Lo que podía haberse quedado en suceso local, traspaso las fronteras de la comunidad gallega y alcanzo interés nacional con la cobertura de la noticia por parte de Televisión española. La hora de la 1 compartió la historia y en el programa Manel expuso cómo se había perdido los principales actos de su familia debido al accidente que le dejó en coma.

La noticia corrió como la pólvora, y en apenas unas horas ya era tendencia en Twitter. A esta historia se le dio una credibilidad absoluta, y en 24 horas ya ocupaba las principales cabeceras españolas. Sin embargo, pasadas unas horas varios usuarios en redes sociales se percataron de que la historia del poeta estaba plagada de incoherencias. Manel, como pudieron averiguar varias personas, había tenido una hija en el periodo que había estado en coma.

¿Cómo era posible? Al parecer, tal y como había narrado en 2019, el literato sufrió un accidente en el año 1979 que le provocó varias secuelas y le dejó un estado vegetativo durante unos meses. Un suceso significativo, pero lejano a los 35 años que aseguró haber pasado en Televisión española.

El pasado viernes, apenas 48 horas después de que saltara la noticia, Manel Monteagudo se apresuró a desmentir los hechos, reconociendo que la situación se le había escapado las manos.

«Admito y asumo toda la culpabilidad, acepto todo lo que me digan. El que lo dijo mal fui yo y ya está.» declaró en una entrevista en TVE.

Manel Monteagudo reconoce su mentira en TVE

Todos los medios de comunicación españoles habían sido engañados por no haber contrastado la noticia, que con tan solo dedicarle unos minutos, podía haber sido desmontada. Tras la pérdida de credibilidad, muchos medios y periodistas han rectificado, pedido disculpas o directamente borrado de sus plataformas las noticias relacionadas con este hecho. Pero, el daño provocado por la información falsa difundida ya está hecho.

El pasado martes perdí 2 horas, 53 minutos y 59 segundos de mi vida entrevistando a Manel.

Ricardo Colmenero reconociendo su error en el diario El Mundo

La cultura del click y la degradación de la profesión

El caso de Manel es uno de los últimos publicados en los medios españoles. Normalmente las fake news están relacionadas con temas políticos, pero llama la atención que la que se ha conseguido colar en la mayoría de los ha sido, en esta ocasión, una noticia de carácter social. El hecho de que Manel haya usado a todos los medios para publicitarse debería significar un antes y un después en esta profesión.

Una vez más, la credibilidad de los periodistas han quedado retratada por el simple hecho de compartir una historia, que sabían que les iba a generar visitas, pero que no se molestaron en comprobar.

La cultura del click, impuesta por los medios digitales, y también las prisas por ser los primeros en publicar cualquier noticia en Internet, han provocado que los profesionales del sector de la comunicación salgan perjudicados ante la opinión pública.

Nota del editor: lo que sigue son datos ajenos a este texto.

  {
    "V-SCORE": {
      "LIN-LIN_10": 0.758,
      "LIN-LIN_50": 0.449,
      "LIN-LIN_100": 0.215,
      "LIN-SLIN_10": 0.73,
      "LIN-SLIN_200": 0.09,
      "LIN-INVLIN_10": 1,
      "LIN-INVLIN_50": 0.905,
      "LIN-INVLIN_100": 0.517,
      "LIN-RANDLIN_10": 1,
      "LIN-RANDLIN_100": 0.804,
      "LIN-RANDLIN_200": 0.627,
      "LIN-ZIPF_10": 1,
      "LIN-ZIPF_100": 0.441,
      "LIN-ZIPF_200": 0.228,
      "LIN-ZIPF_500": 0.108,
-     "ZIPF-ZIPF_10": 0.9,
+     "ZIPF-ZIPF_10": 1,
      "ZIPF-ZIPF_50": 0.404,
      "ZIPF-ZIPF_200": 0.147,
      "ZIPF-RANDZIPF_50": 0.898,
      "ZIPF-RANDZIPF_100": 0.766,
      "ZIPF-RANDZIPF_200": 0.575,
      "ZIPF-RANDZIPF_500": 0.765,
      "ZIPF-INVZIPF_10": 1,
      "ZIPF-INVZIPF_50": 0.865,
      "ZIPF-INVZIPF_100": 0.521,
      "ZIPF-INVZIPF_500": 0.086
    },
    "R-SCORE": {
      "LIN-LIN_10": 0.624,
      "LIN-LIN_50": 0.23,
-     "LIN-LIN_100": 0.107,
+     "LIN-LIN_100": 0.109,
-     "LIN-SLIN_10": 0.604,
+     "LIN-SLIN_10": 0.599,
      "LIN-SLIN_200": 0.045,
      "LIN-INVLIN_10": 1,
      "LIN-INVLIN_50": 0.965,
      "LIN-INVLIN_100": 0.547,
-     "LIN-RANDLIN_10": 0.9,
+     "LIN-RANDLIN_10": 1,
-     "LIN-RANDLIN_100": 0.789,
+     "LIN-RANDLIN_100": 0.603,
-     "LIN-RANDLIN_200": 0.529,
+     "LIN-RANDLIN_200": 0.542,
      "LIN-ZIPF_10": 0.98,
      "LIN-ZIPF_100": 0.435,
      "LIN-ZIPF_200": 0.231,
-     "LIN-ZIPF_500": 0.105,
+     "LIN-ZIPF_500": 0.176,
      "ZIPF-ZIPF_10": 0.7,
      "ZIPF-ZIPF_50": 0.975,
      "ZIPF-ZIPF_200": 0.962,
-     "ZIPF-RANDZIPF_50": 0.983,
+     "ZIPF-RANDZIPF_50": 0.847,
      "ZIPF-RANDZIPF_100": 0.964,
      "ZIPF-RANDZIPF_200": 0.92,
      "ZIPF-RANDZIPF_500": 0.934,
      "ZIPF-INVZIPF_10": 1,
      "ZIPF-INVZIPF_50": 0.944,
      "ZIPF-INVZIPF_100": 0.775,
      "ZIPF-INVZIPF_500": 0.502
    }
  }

La verificación de datos o fact checking debería ser lo primordial antes de publicar cualquier información. Sin embargo, es evidente que a los medios les conviene tropezarse una y otra vez con tal de conseguir ser los más rápidos. La pérdida de credibilidad cada día está más justificada y es más común escuchar la manera en que la gente prefiere informarse por redes antes que consumir la información de manera más tradicional.

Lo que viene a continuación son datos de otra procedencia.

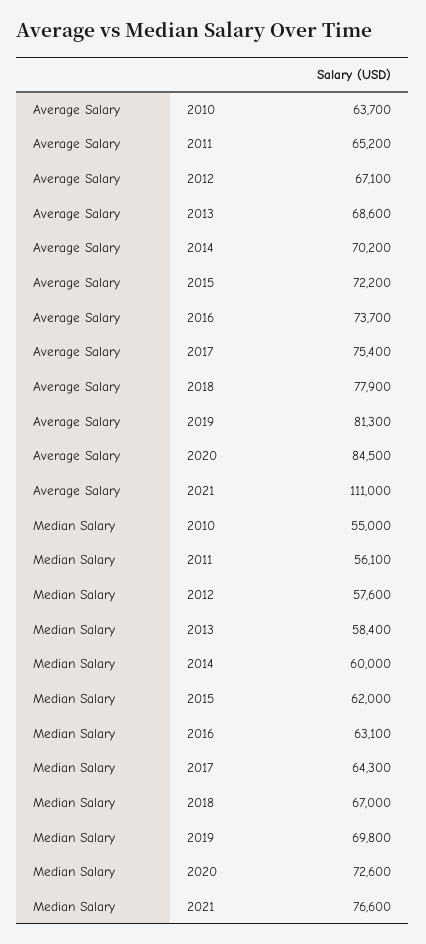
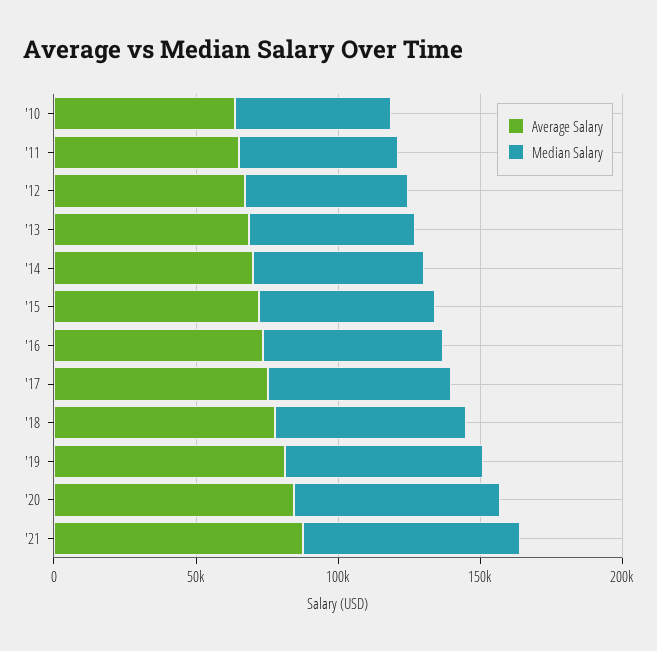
  {
    "Average Salary": {
      "2010": 63700,
      "2011": 65200,
      "2012": 67100,
      "2013": 68600,
      "2014": 70200,
      "2015": 72200,
      "2016": 73700,
      "2017": 75400,
      "2018": 77900,
      "2019": 81300,
      "2020": 84500,
-     "2021": 111000
+     "2021": 90000
    },
    "Median Salary": {
      "2010": 55000,
      "2011": 56100,
      "2012": 57600,
      "2013": 58400,
      "2014": 60000,
      "2015": 62000,
      "2016": 63100,
      "2017": 64300,
      "2018": 67000,
      "2019": 69800,
      "2020": 72600,
      "2021": 76600
    }
  }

Es nuestro trabajo como profesionales del sector el dignificar la profesión de contar las cosas. Somos periodistas y es nuestra obligación defender nuestro oficio, en lugar de ser los primeros en tratar de destruirlo. Tenemos el deber de recuperar los viejos valores del periodismo si no queremos perder definitivamente al público, que al fin y al cabo es el que nos mantiene y nos da de comer.